### INSTRUCTIONS FOR THE TASK
In the passage on the angle of slide of powders, which powder showed the highest angle of slide?

### DOCUMENT TEXT
According to the study by Spireas et al., there is the appropriate value of the angle of slide 33° (usually evaluated for powders with already adsorbed liquid phase) [69]. This value was closest to Neusilin® S2 (36.3 ± 1.2°) and FujiSil® (37.3 ± 0.6°) (Table 7). Other powders showed higher values (39.3 ± 2.5°—53.3 ± 0.6°) of the angle of slide than the optimum, which indicated their worse flow properties [44]. The highest angle of slide showed Aerosil® 200 (53.3 ± 0.6°). It is caused by its fluffy structure and fine aggregates (8.9 µm) [70]. A higher angle of slide was also reported by Neusilin® UFL2 (43.3 ± 2.5°—lower than that presented by the manufacturer at 45.0°). It is caused by a powder structure and small particle size (measured 6.2 μm (Table 1); declared by the manufacturer at 3.1 μm) [46]. With decreasing particle size, the flow function line progressively worsened the flow properties [66].

Table 7.

### SUPPLIED ENTRIES
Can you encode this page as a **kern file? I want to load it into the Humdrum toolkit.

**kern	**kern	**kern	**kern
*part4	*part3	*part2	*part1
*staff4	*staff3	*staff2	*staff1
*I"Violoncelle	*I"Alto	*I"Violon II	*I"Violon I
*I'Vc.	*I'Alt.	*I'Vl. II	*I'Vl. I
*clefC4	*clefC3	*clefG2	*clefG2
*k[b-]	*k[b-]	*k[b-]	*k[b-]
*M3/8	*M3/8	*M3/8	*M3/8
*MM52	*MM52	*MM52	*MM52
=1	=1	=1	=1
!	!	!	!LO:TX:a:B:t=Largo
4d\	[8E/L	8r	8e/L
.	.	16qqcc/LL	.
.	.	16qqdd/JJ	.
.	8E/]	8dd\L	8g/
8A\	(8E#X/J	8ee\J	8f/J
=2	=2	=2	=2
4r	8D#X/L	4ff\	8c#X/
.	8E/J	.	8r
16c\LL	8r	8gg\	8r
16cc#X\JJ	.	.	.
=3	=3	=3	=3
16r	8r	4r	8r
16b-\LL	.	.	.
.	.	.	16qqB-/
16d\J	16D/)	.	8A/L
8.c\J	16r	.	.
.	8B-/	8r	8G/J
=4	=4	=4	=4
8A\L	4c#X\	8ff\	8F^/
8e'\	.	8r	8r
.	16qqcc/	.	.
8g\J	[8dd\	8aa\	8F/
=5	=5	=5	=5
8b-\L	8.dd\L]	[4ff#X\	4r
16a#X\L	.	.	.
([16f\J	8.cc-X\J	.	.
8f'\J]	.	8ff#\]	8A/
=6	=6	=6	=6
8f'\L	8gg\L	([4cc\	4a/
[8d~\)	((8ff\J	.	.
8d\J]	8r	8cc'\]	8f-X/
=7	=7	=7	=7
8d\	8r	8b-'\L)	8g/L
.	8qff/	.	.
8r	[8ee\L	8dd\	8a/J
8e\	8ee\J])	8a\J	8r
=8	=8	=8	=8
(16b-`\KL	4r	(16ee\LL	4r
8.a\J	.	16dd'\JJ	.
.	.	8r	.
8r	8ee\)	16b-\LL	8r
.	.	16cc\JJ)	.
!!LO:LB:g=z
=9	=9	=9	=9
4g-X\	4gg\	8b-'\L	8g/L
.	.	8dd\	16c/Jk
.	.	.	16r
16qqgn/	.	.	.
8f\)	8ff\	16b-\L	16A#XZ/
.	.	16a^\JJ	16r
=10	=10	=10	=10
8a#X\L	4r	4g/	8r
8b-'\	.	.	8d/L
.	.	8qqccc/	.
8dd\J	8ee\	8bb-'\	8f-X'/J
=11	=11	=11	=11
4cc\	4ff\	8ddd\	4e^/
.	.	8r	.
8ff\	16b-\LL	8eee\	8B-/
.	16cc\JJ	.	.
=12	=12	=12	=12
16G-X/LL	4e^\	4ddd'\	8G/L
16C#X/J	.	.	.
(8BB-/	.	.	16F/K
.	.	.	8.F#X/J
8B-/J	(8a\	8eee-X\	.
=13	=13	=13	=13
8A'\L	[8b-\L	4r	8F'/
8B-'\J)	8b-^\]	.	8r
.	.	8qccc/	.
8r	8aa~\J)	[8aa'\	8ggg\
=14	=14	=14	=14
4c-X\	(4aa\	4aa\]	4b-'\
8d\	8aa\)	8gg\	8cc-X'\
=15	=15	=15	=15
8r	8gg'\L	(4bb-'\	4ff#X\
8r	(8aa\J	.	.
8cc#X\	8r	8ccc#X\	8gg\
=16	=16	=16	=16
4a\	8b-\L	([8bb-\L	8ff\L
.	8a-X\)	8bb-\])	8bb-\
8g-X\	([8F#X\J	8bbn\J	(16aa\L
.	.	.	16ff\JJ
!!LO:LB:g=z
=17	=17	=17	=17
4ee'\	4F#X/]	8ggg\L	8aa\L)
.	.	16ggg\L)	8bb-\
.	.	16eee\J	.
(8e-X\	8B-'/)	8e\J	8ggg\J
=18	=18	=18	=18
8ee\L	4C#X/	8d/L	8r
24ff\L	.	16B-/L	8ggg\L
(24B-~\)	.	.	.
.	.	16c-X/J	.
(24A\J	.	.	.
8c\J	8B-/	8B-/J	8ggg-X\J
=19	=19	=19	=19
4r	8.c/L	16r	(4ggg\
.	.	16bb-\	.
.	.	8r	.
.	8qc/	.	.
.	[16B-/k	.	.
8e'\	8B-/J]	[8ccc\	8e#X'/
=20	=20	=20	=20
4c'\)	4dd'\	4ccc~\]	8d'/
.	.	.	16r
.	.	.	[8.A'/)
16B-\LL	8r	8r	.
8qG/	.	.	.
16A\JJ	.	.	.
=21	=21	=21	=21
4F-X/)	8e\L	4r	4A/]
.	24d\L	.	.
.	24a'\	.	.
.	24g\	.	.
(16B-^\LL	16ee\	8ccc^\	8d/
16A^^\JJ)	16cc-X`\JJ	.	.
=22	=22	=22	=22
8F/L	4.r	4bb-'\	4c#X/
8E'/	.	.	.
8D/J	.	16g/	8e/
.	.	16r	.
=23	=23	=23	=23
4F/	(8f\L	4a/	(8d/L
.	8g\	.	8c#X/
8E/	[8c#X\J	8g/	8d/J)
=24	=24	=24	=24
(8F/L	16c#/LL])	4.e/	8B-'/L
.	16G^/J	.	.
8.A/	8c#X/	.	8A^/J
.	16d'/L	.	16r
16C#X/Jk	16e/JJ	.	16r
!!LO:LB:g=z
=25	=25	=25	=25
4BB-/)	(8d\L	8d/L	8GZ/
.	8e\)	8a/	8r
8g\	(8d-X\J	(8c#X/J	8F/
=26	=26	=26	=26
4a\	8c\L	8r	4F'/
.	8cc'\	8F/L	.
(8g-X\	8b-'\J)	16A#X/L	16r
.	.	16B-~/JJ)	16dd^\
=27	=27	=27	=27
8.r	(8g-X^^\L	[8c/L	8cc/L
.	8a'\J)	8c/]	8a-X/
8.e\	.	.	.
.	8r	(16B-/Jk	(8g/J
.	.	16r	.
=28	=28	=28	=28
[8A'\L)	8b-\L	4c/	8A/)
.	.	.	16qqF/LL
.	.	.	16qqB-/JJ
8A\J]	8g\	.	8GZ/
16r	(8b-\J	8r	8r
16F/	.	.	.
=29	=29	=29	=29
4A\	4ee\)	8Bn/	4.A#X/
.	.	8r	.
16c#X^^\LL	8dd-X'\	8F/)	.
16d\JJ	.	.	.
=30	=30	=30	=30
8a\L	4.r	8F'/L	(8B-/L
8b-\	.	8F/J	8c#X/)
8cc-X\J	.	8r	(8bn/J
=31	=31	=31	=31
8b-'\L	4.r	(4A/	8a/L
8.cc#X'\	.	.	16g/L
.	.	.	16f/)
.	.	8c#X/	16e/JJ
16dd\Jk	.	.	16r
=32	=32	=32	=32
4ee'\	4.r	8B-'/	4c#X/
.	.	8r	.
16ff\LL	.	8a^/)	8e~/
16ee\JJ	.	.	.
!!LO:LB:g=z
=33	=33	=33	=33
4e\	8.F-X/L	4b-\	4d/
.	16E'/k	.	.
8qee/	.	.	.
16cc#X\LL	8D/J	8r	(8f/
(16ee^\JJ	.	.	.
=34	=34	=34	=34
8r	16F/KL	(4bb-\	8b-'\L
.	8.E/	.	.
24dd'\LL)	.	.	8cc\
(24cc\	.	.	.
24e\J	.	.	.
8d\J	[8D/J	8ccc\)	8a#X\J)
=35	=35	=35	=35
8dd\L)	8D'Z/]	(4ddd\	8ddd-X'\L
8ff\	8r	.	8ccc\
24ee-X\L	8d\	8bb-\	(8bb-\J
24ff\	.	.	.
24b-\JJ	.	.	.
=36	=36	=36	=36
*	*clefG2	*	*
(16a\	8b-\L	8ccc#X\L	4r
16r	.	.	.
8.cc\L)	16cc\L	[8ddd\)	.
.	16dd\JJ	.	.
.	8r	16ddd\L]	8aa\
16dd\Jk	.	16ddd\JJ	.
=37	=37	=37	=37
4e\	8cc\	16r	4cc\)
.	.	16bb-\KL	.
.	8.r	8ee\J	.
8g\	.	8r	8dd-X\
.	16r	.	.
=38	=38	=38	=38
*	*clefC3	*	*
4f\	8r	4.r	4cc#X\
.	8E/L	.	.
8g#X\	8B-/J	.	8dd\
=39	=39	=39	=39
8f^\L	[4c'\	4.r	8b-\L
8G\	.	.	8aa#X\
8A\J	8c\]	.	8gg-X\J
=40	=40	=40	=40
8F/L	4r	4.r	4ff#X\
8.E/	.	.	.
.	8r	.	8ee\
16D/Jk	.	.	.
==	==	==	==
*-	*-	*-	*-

### SOLUTION TO THE PROBLEM
Aerosil® 200, at 53.3 ± 0.6°.